But why not? I understand it would spoil Rocksteady's authorial intent if I were to say, cut the rope suspending the bipolar mob boss Two Face over a vat of acid. He's a main character in a licensed game. Killing him now would not only be totally against Batman's ridiculous moral code, it would also mess up any plans the developers might have to include him in the inevitable Arkham 3 (Arkham County, anyone?)
Szasz's victims, however, aren't integral to the plot. Lacking even names, they're only notable for what they represent; innocent civilians. Wouldn't some of them dying make us feel remorse and resent Mr. Szasz even more? It's not like other villains don't frequently murder people both off and on screen in that game. Why should this be any different?
This rigid adherence to positive outcomes felt especially jarring coming hot off the heels of Dark Souls, wherein killing an NPC renders them dead for the rest of the game. Often they'll hold a spell that can't be found elsewhere, so if you make a blunder be prepared to live with it.

----

APPLY WHAT YOU READ:
- 1) According to the excerpt, what happens in Dark Souls when a player kills an NPC?
- 2) Name every game character the excerpt mentions by name.
The listing after this note is separate material from the excerpt.

----

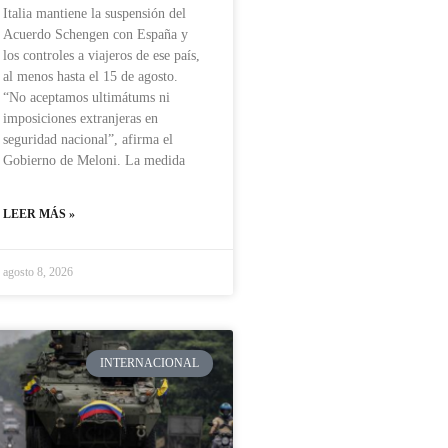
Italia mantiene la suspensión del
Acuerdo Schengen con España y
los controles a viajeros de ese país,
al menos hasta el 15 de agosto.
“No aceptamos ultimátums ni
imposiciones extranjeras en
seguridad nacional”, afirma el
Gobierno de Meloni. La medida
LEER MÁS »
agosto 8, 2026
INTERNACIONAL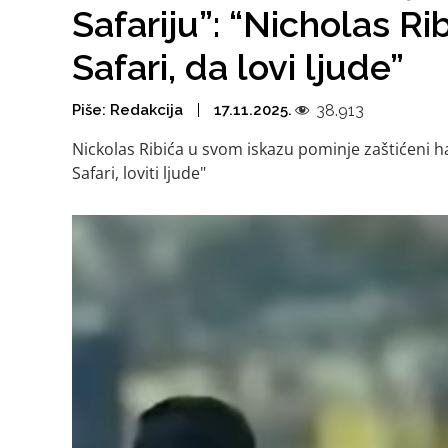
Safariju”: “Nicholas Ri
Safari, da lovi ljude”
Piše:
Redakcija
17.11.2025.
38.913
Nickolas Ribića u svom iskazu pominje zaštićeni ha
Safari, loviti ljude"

----

SOLUTIONS TO THE PROBLEMS:
- 1) The NPC stays dead for the rest of the game.

- 2) Two Face, Batman, Mr. Szasz